O primeiro ministro de Israel, Naftali Bennett, quebrou o Shabbat para debater durante três horas com Putin (os israelenses optaram pela neutralidade na prática, bloqueando o envio de armas à Ucrânia). De Moscou, foi se encontrar com Sholz em Berlim, cruzando o espaço aéreo da Turquia com permissão do presidente Recep Erdogan. Também falou com Zelensky. Seu par na chancelaria, Yair Lapid, esteve com o secretário de Estado americano Antony Blinken, na Lituânia. Na Letônia,o primeiro ministro canadense Justin Trudeau se reuniu com Jens Stolrenberg, secretário geral da OTAN.

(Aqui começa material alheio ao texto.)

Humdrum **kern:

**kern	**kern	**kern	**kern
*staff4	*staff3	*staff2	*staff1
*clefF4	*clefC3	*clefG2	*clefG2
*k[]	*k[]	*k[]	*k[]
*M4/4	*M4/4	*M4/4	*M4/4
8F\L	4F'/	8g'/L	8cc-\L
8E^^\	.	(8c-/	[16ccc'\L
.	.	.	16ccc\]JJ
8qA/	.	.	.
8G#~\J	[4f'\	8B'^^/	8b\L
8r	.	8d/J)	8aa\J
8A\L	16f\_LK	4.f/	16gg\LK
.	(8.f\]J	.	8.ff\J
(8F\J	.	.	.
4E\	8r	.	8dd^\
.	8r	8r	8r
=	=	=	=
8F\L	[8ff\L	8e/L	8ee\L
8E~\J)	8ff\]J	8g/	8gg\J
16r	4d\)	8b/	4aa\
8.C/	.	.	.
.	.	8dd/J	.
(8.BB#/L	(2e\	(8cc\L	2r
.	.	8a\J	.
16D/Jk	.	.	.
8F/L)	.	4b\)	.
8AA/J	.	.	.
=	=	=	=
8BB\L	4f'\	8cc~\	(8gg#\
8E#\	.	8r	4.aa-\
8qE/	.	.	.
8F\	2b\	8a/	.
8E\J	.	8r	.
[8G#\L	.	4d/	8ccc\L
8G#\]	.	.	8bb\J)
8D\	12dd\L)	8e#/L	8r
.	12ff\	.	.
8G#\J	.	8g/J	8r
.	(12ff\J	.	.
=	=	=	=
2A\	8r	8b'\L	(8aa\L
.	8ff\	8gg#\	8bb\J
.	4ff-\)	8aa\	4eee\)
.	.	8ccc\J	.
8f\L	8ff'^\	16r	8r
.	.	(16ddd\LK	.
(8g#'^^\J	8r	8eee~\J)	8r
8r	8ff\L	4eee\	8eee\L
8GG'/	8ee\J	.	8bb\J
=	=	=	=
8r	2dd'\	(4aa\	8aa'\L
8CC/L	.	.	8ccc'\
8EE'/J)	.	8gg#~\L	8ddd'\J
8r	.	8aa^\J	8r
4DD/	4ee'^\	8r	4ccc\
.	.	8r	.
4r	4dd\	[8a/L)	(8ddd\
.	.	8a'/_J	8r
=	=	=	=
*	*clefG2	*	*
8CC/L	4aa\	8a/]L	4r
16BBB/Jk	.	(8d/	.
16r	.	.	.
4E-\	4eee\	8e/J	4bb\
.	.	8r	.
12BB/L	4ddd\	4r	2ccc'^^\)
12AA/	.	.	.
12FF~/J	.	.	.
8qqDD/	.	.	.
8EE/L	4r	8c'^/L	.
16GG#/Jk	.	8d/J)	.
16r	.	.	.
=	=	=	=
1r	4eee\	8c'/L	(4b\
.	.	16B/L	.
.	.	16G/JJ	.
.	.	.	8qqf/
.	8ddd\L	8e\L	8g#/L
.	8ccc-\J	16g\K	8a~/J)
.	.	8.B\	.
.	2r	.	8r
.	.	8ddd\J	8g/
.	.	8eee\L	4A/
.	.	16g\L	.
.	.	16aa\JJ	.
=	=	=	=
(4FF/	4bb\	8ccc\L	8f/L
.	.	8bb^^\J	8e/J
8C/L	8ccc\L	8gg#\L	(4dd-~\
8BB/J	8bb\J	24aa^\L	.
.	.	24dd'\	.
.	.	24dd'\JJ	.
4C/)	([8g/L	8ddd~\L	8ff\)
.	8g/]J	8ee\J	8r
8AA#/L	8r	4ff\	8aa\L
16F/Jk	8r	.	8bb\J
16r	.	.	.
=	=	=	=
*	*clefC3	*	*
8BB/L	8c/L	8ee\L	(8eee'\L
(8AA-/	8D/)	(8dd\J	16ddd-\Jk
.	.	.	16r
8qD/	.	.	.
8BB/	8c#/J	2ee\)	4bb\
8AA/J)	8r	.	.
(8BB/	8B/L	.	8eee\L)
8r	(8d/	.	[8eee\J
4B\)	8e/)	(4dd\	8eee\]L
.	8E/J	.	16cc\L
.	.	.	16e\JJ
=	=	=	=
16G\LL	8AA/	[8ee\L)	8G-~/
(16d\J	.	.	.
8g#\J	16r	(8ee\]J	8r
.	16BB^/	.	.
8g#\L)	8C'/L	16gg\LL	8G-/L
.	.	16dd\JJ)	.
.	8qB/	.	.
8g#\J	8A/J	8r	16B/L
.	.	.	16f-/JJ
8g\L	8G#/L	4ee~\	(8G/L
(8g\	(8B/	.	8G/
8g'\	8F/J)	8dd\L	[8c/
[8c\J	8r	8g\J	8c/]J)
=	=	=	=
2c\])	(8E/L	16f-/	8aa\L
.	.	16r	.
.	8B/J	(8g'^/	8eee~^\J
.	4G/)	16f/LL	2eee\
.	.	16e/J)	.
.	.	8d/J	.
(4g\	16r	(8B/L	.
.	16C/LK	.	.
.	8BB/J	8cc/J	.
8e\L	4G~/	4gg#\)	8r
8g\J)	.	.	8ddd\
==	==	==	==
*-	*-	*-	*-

Pelos Emirados Árabes Unidos, o príncipe herdeiro Mohamed bin Zayed, ou MBZ, falou com Putin em busca de uma “solução política” – os dois têm alianças em empreendimentos na Líbia e outros países da África. Narendra Modi, primeiro ministro da Índia, pediu a Putin que falasse diretamente com Zelensky. Nada menos que 60% dos armamentos de seu país são de origem russa, assim como a tecnologia nuclear utilizada pela Índia, para quem interessa o afastamento de Rússia e China (que não usa o termo “invasão”, como quer Putin).